Répondez à ces questions sur l'article consacré à la Maison pour la danse, à l'aide du texte ci-dessous :
(a) En quelle année la scène du hip-hop a-t-elle fêté ses 50 ans ?
(b) Quelle édition du programme des Émergences est décrite dans l'article ?
(c) Quelle danseuse contemporaine était à l'affiche aux côtés des danseurs de hip-hop ?

* Texte à analyser *
▶

La Maison pour la danse s’ouvre timidement au hip-hop

par Marie-Laure Rolland

Deux des trois pièces de la nouvelle cuvée du programme « Emergences » du Centre de création chorégraphique sont signées par des chorégraphes de la scène hip-hop luxembourgeoise. Une première qui pose un jalon, sans aller jusqu’à bousculer l’esprit du lieu.

par Marie-Laure Rolland

La scène du hip-hop, qui a fêté en 2023 ses 50 ans, n’a pas attendu la Maison pour la danse pour prendre son envol au Luxembourg. Il est quand même étonnant qu’elle n’ait pas été invitée plus tôt rue du Puits, alors que depuis plus d’une dizaine d’années les hybridations venues de la scène hip-hop ont un peu partout fait exploser les cadres institutionnels (qu’on pense au collectif La Horde à la tête du Ballet de Marseille).

C’est donc avec une certaine curiosité que j’ai assisté à la sixième édition du programme des Émergences, qui offre une plate-forme de soutien à de jeunes chorégraphes. Pour la première fois, à côté de la danseuse contemporaine Ioanna Anousaki, des danseurs de hip-hop étaient à l’affiche : Alicia Cano et Benoît Callens en duo, mais aussi Norah Noush.

La soirée aura montré que les volontaires ne manquent pas pour se confronter à l’exercice chorégraphique et tenter de faire bouger les lignes. Leurs premiers pas devront encore s’affirmer, mais le courage et l’audace étaient là pour se lancer dans la bataille de l’écriture personnelle.

◀

* Matériel présenté *
▶

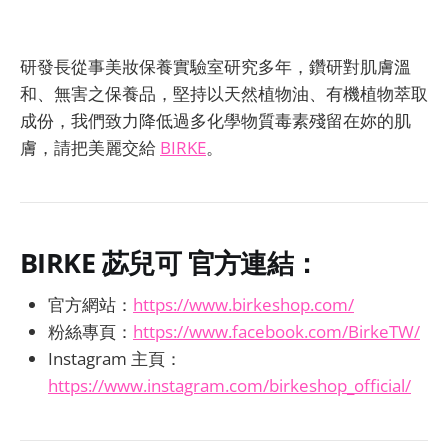
研發長從事美妝保養實驗室研究多年，鑽研對肌膚溫
和、無害之保養品，堅持以天然植物油、有機植物萃取
成份，我們致力降低過多化學物質毒素殘留在妳的肌
膚，請把美麗交給
BIRKE
。
BIRKE 苾兒可
官方連結：
官方網站：
https://www.birkeshop.com/
粉絲專頁：
https://www.facebook.com/BirkeTW/
Instagram 主頁：
https://www.instagram.com/birkeshop_official/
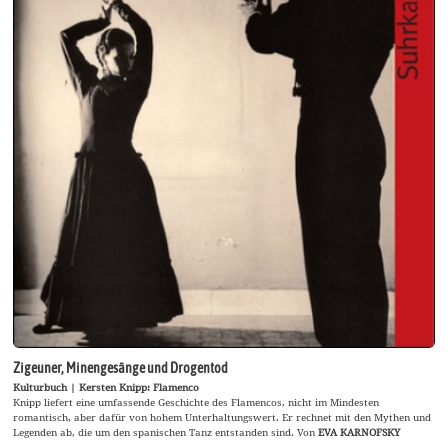
Zigeuner, Minengesänge und Drogentod
Kulturbuch | Kersten Knipp: Flamenco
Knipp liefert eine umfassende Geschichte des Flamencos, nicht im Mindesten
romantisch, aber dafür von hohem Unterhaltungswert. Er rechnet mit den Mythen und
Legenden ab, die um den spanischen Tanz entstanden sind. Von
EVA KARNOFSKY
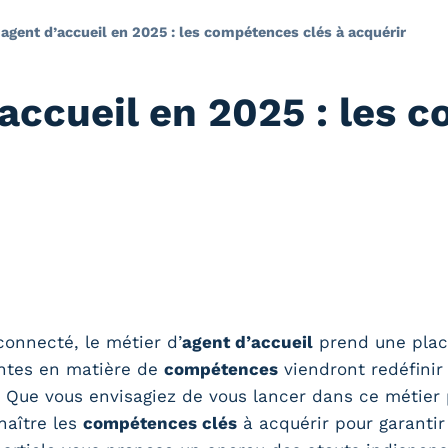
 agent d’accueil en 2025 : les compétences clés à acquérir
’accueil en 2025 : les 
onnecté, le métier d’
agent d’accueil
prend une place
entes en matière de
compétences
viendront redéfinir
. Que vous envisagiez de vous lancer dans ce métier
nnaître les
compétences clés
à acquérir pour garantir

◀

* Corrigé *
(a) En 2023.
(b) La sixième édition.
(c) Ioanna Anousaki.